• **Directions**: What lines of the data include the string "four"? Copy them all.

• **Electronic design automation data**:
○ ○ ○ ○

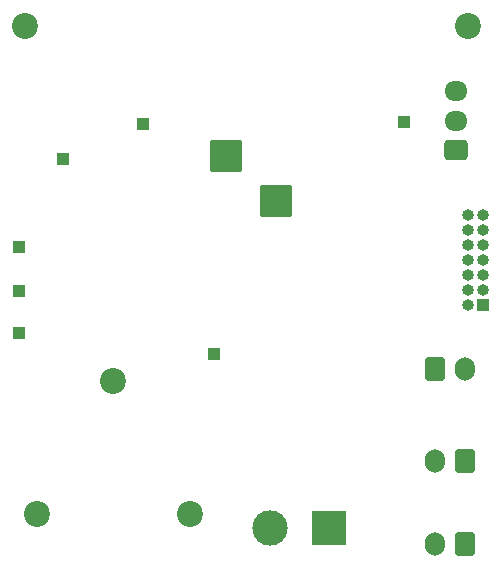
<source format=gbr>
%TF.GenerationSoftware,KiCad,Pcbnew,8.0.2*%
%TF.CreationDate,2024-10-23T20:47:09+03:00*%
%TF.ProjectId,PowerServo AE 36V 3.6A 30D - DEV,506f7765-7253-4657-9276-6f2041452033,rev?*%
%TF.SameCoordinates,Original*%
%TF.FileFunction,Soldermask,Bot*%
%TF.FilePolarity,Negative*%
%FSLAX46Y46*%
G04 Gerber Fmt 4.6, Leading zero omitted, Abs format (unit mm)*
G04 Created by KiCad (PCBNEW 8.0.2) date 2024-10-23 20:47:09*
%MOMM*%
%LPD*%
G01*
G04 APERTURE LIST*
G04 Aperture macros list*
%AMRoundRect*
0 Rectangle with rounded corners*
0 $1 Rounding radius*
0 $2 $3 $4 $5 $6 $7 $8 $9 X,Y pos of 4 corners*
0 Add a 4 corners polygon primitive as box body*
4,1,4,$2,$3,$4,$5,$6,$7,$8,$9,$2,$3,0*
0 Add four circle primitives for the rounded corners*
1,1,$1+$1,$2,$3*
1,1,$1+$1,$4,$5*
1,1,$1+$1,$6,$7*
1,1,$1+$1,$8,$9*
0 Add four rect primitives between the rounded corners*
20,1,$1+$1,$2,$3,$4,$5,0*
20,1,$1+$1,$4,$5,$6,$7,0*
20,1,$1+$1,$6,$7,$8,$9,0*
20,1,$1+$1,$8,$9,$2,$3,0*%
G04 Aperture macros list end*
%ADD10C,2.200000*%
%ADD11RoundRect,0.250000X0.725000X-0.600000X0.725000X0.600000X-0.725000X0.600000X-0.725000X-0.600000X0*%
%ADD12O,1.950000X1.700000*%
%ADD13RoundRect,0.250000X0.600000X0.750000X-0.600000X0.750000X-0.600000X-0.750000X0.600000X-0.750000X0*%
%ADD14O,1.700000X2.000000*%
%ADD15R,1.000000X1.000000*%
%ADD16R,3.000000X3.000000*%
%ADD17C,3.000000*%
%ADD18RoundRect,0.250000X-1.125000X-1.125000X1.125000X-1.125000X1.125000X1.125000X-1.125000X1.125000X0*%
%ADD19O,1.000000X1.000000*%
%ADD20RoundRect,0.250000X-0.600000X-0.750000X0.600000X-0.750000X0.600000X0.750000X-0.600000X0.750000X0*%
G04 APERTURE END LIST*
D10*
%TO.C,REF\u002A\u002A*%
X87500000Y-57500000D03*
%TD*%
D11*
%TO.C,J8*%
X123975002Y-68000002D03*
D12*
X123975001Y-65500002D03*
X123975002Y-63000002D03*
%TD*%
D13*
%TO.C,J6*%
X124749999Y-94275002D03*
D14*
X122249999Y-94275001D03*
%TD*%
D15*
%TO.C,J10*%
X87000000Y-79905000D03*
%TD*%
D16*
%TO.C,J4*%
X113250000Y-100000000D03*
D17*
X108250000Y-100000000D03*
%TD*%
D15*
%TO.C,J11*%
X87000000Y-76155000D03*
%TD*%
%TO.C,J17*%
X87000000Y-83500000D03*
%TD*%
D10*
%TO.C,REF\u002A\u002A*%
X125000000Y-57500000D03*
%TD*%
D18*
%TO.C,J2*%
X108750000Y-72250000D03*
%TD*%
D15*
%TO.C,J3*%
X126250000Y-81100001D03*
D19*
X124979999Y-81100001D03*
X126250000Y-79830000D03*
X124980002Y-79830003D03*
X126250001Y-78559998D03*
X124979999Y-78560003D03*
X126250000Y-77290002D03*
X124980000Y-77290002D03*
X126250000Y-76020001D03*
X124980001Y-76019999D03*
X126250000Y-74750001D03*
X124979999Y-74750001D03*
X126250000Y-73480001D03*
X124979999Y-73480000D03*
%TD*%
D15*
%TO.C,J16*%
X97500000Y-65750001D03*
%TD*%
%TO.C,J12*%
X103500000Y-85250000D03*
%TD*%
D18*
%TO.C,J7*%
X104500000Y-68500000D03*
%TD*%
D10*
%TO.C,REF\u002A\u002A*%
X88500000Y-98750000D03*
%TD*%
%TO.C,REF\u002A\u002A*%
X101500000Y-98750000D03*
%TD*%
D13*
%TO.C,J1*%
X124749999Y-101300001D03*
D14*
X122249999Y-101300000D03*
%TD*%
D15*
%TO.C,J13*%
X90750000Y-68750001D03*
%TD*%
D10*
%TO.C,REF\u002A\u002A*%
X95000000Y-87500000D03*
%TD*%
D20*
%TO.C,J5*%
X122250000Y-86500001D03*
D14*
X124750000Y-86500001D03*
%TD*%
D15*
%TO.C,J9*%
X119625000Y-65625001D03*
%TD*%
M02*

</source>
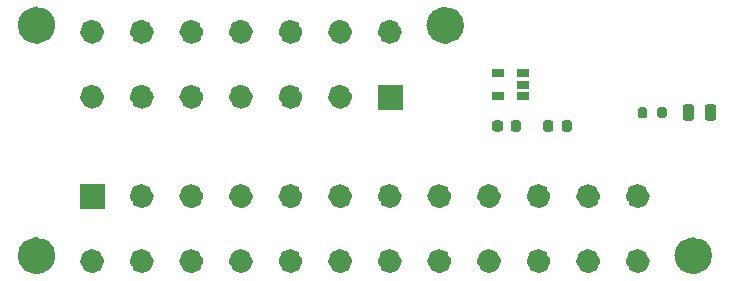
<source format=gbr>
%TF.GenerationSoftware,KiCad,Pcbnew,(5.1.9-0-10_14)*%
%TF.CreationDate,2023-05-06T09:45:43+02:00*%
%TF.ProjectId,SS1_ATX,5353315f-4154-4582-9e6b-696361645f70,rev?*%
%TF.SameCoordinates,Original*%
%TF.FileFunction,Soldermask,Top*%
%TF.FilePolarity,Negative*%
%FSLAX46Y46*%
G04 Gerber Fmt 4.6, Leading zero omitted, Abs format (unit mm)*
G04 Created by KiCad (PCBNEW (5.1.9-0-10_14)) date 2023-05-06 09:45:43*
%MOMM*%
%LPD*%
G01*
G04 APERTURE LIST*
%ADD10C,1.026200*%
%ADD11C,1.576200*%
%ADD12C,0.010000*%
%ADD13C,3.000000*%
%ADD14R,1.060000X0.650000*%
G04 APERTURE END LIST*
D10*
%TO.C,J2*%
X98013100Y-114390000D02*
G75*
G03*
X98013100Y-114390000I-513100J0D01*
G01*
X102213100Y-114390000D02*
G75*
G03*
X102213100Y-114390000I-513100J0D01*
G01*
X106413100Y-114390000D02*
G75*
G03*
X106413100Y-114390000I-513100J0D01*
G01*
X110613100Y-114390000D02*
G75*
G03*
X110613100Y-114390000I-513100J0D01*
G01*
X114813100Y-114390000D02*
G75*
G03*
X114813100Y-114390000I-513100J0D01*
G01*
X98013100Y-119890000D02*
G75*
G03*
X98013100Y-119890000I-513100J0D01*
G01*
X102213100Y-119890000D02*
G75*
G03*
X102213100Y-119890000I-513100J0D01*
G01*
X106413100Y-119890000D02*
G75*
G03*
X106413100Y-119890000I-513100J0D01*
G01*
X110613100Y-119890000D02*
G75*
G03*
X110613100Y-119890000I-513100J0D01*
G01*
X114813100Y-119890000D02*
G75*
G03*
X114813100Y-119890000I-513100J0D01*
G01*
D11*
X93588100Y-113830000D02*
G75*
G03*
X93588100Y-113830000I-788100J0D01*
G01*
X128188100Y-113830000D02*
G75*
G03*
X128188100Y-113830000I-788100J0D01*
G01*
D10*
X119013100Y-114390000D02*
G75*
G03*
X119013100Y-114390000I-513100J0D01*
G01*
X123213100Y-114390000D02*
G75*
G03*
X123213100Y-114390000I-513100J0D01*
G01*
X119013100Y-119890000D02*
G75*
G03*
X119013100Y-119890000I-513100J0D01*
G01*
D12*
G36*
X123726200Y-118863800D02*
G01*
X121673800Y-118863800D01*
X121673800Y-120916200D01*
X123726200Y-120916200D01*
X123726200Y-118863800D01*
G37*
X123726200Y-118863800D02*
X121673800Y-118863800D01*
X121673800Y-120916200D01*
X123726200Y-120916200D01*
X123726200Y-118863800D01*
D11*
%TO.C,J1*%
X93588100Y-133340000D02*
G75*
G03*
X93588100Y-133340000I-788100J0D01*
G01*
X149188100Y-133340000D02*
G75*
G03*
X149188100Y-133340000I-788100J0D01*
G01*
D10*
X144213100Y-133800000D02*
G75*
G03*
X144213100Y-133800000I-513100J0D01*
G01*
X140013100Y-133800000D02*
G75*
G03*
X140013100Y-133800000I-513100J0D01*
G01*
X135813100Y-133800000D02*
G75*
G03*
X135813100Y-133800000I-513100J0D01*
G01*
X131613100Y-133800000D02*
G75*
G03*
X131613100Y-133800000I-513100J0D01*
G01*
X127413100Y-133800000D02*
G75*
G03*
X127413100Y-133800000I-513100J0D01*
G01*
X123213100Y-133800000D02*
G75*
G03*
X123213100Y-133800000I-513100J0D01*
G01*
X119013100Y-133800000D02*
G75*
G03*
X119013100Y-133800000I-513100J0D01*
G01*
X114813100Y-133800000D02*
G75*
G03*
X114813100Y-133800000I-513100J0D01*
G01*
X110613100Y-133800000D02*
G75*
G03*
X110613100Y-133800000I-513100J0D01*
G01*
X106413100Y-133800000D02*
G75*
G03*
X106413100Y-133800000I-513100J0D01*
G01*
X102213100Y-133800000D02*
G75*
G03*
X102213100Y-133800000I-513100J0D01*
G01*
X98013100Y-133800000D02*
G75*
G03*
X98013100Y-133800000I-513100J0D01*
G01*
X144213100Y-128300000D02*
G75*
G03*
X144213100Y-128300000I-513100J0D01*
G01*
X140013100Y-128300000D02*
G75*
G03*
X140013100Y-128300000I-513100J0D01*
G01*
X135813100Y-128300000D02*
G75*
G03*
X135813100Y-128300000I-513100J0D01*
G01*
X131613100Y-128300000D02*
G75*
G03*
X131613100Y-128300000I-513100J0D01*
G01*
X127413100Y-128300000D02*
G75*
G03*
X127413100Y-128300000I-513100J0D01*
G01*
X123213100Y-128300000D02*
G75*
G03*
X123213100Y-128300000I-513100J0D01*
G01*
X119013100Y-128300000D02*
G75*
G03*
X119013100Y-128300000I-513100J0D01*
G01*
X114813100Y-128300000D02*
G75*
G03*
X114813100Y-128300000I-513100J0D01*
G01*
X110613100Y-128300000D02*
G75*
G03*
X110613100Y-128300000I-513100J0D01*
G01*
X106413100Y-128300000D02*
G75*
G03*
X106413100Y-128300000I-513100J0D01*
G01*
X102213100Y-128300000D02*
G75*
G03*
X102213100Y-128300000I-513100J0D01*
G01*
D12*
G36*
X98526200Y-129326200D02*
G01*
X96473800Y-129326200D01*
X96473800Y-127273800D01*
X98526200Y-127273800D01*
X98526200Y-129326200D01*
G37*
X98526200Y-129326200D02*
X96473800Y-129326200D01*
X96473800Y-127273800D01*
X98526200Y-127273800D01*
X98526200Y-129326200D01*
%TD*%
%TO.C,R1*%
G36*
G01*
X138145000Y-122103750D02*
X138145000Y-122616250D01*
G75*
G02*
X137926250Y-122835000I-218750J0D01*
G01*
X137488750Y-122835000D01*
G75*
G02*
X137270000Y-122616250I0J218750D01*
G01*
X137270000Y-122103750D01*
G75*
G02*
X137488750Y-121885000I218750J0D01*
G01*
X137926250Y-121885000D01*
G75*
G02*
X138145000Y-122103750I0J-218750D01*
G01*
G37*
G36*
G01*
X136570000Y-122103750D02*
X136570000Y-122616250D01*
G75*
G02*
X136351250Y-122835000I-218750J0D01*
G01*
X135913750Y-122835000D01*
G75*
G02*
X135695000Y-122616250I0J218750D01*
G01*
X135695000Y-122103750D01*
G75*
G02*
X135913750Y-121885000I218750J0D01*
G01*
X136351250Y-121885000D01*
G75*
G02*
X136570000Y-122103750I0J-218750D01*
G01*
G37*
%TD*%
D13*
%TO.C,J2*%
X127400000Y-113830000D03*
X92800000Y-113830000D03*
%TD*%
%TO.C,R2*%
G36*
G01*
X145350780Y-121501862D02*
X145350780Y-120951862D01*
G75*
G02*
X145550780Y-120751862I200000J0D01*
G01*
X145950780Y-120751862D01*
G75*
G02*
X146150780Y-120951862I0J-200000D01*
G01*
X146150780Y-121501862D01*
G75*
G02*
X145950780Y-121701862I-200000J0D01*
G01*
X145550780Y-121701862D01*
G75*
G02*
X145350780Y-121501862I0J200000D01*
G01*
G37*
G36*
G01*
X143700780Y-121501862D02*
X143700780Y-120951862D01*
G75*
G02*
X143900780Y-120751862I200000J0D01*
G01*
X144300780Y-120751862D01*
G75*
G02*
X144500780Y-120951862I0J-200000D01*
G01*
X144500780Y-121501862D01*
G75*
G02*
X144300780Y-121701862I-200000J0D01*
G01*
X143900780Y-121701862D01*
G75*
G02*
X143700780Y-121501862I0J200000D01*
G01*
G37*
%TD*%
%TO.C,J1*%
X92800000Y-133340000D03*
X148400000Y-133340000D03*
%TD*%
%TO.C,D1*%
G36*
G01*
X148475780Y-120770612D02*
X148475780Y-121683112D01*
G75*
G02*
X148232030Y-121926862I-243750J0D01*
G01*
X147744530Y-121926862D01*
G75*
G02*
X147500780Y-121683112I0J243750D01*
G01*
X147500780Y-120770612D01*
G75*
G02*
X147744530Y-120526862I243750J0D01*
G01*
X148232030Y-120526862D01*
G75*
G02*
X148475780Y-120770612I0J-243750D01*
G01*
G37*
G36*
G01*
X150350780Y-120770612D02*
X150350780Y-121683112D01*
G75*
G02*
X150107030Y-121926862I-243750J0D01*
G01*
X149619530Y-121926862D01*
G75*
G02*
X149375780Y-121683112I0J243750D01*
G01*
X149375780Y-120770612D01*
G75*
G02*
X149619530Y-120526862I243750J0D01*
G01*
X150107030Y-120526862D01*
G75*
G02*
X150350780Y-120770612I0J-243750D01*
G01*
G37*
%TD*%
D14*
%TO.C,U2*%
X131830000Y-119810000D03*
X131830000Y-117910000D03*
X134030000Y-117910000D03*
X134030000Y-118860000D03*
X134030000Y-119810000D03*
%TD*%
%TO.C,C1*%
G36*
G01*
X132280000Y-122110000D02*
X132280000Y-122610000D01*
G75*
G02*
X132055000Y-122835000I-225000J0D01*
G01*
X131605000Y-122835000D01*
G75*
G02*
X131380000Y-122610000I0J225000D01*
G01*
X131380000Y-122110000D01*
G75*
G02*
X131605000Y-121885000I225000J0D01*
G01*
X132055000Y-121885000D01*
G75*
G02*
X132280000Y-122110000I0J-225000D01*
G01*
G37*
G36*
G01*
X133830000Y-122110000D02*
X133830000Y-122610000D01*
G75*
G02*
X133605000Y-122835000I-225000J0D01*
G01*
X133155000Y-122835000D01*
G75*
G02*
X132930000Y-122610000I0J225000D01*
G01*
X132930000Y-122110000D01*
G75*
G02*
X133155000Y-121885000I225000J0D01*
G01*
X133605000Y-121885000D01*
G75*
G02*
X133830000Y-122110000I0J-225000D01*
G01*
G37*
%TD*%
M02*

</source>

○ ○ ○ ○

• **Your response**:
0 Add four circle primitives for the rounded corners*
0 Add four rect primitives between the rounded corners*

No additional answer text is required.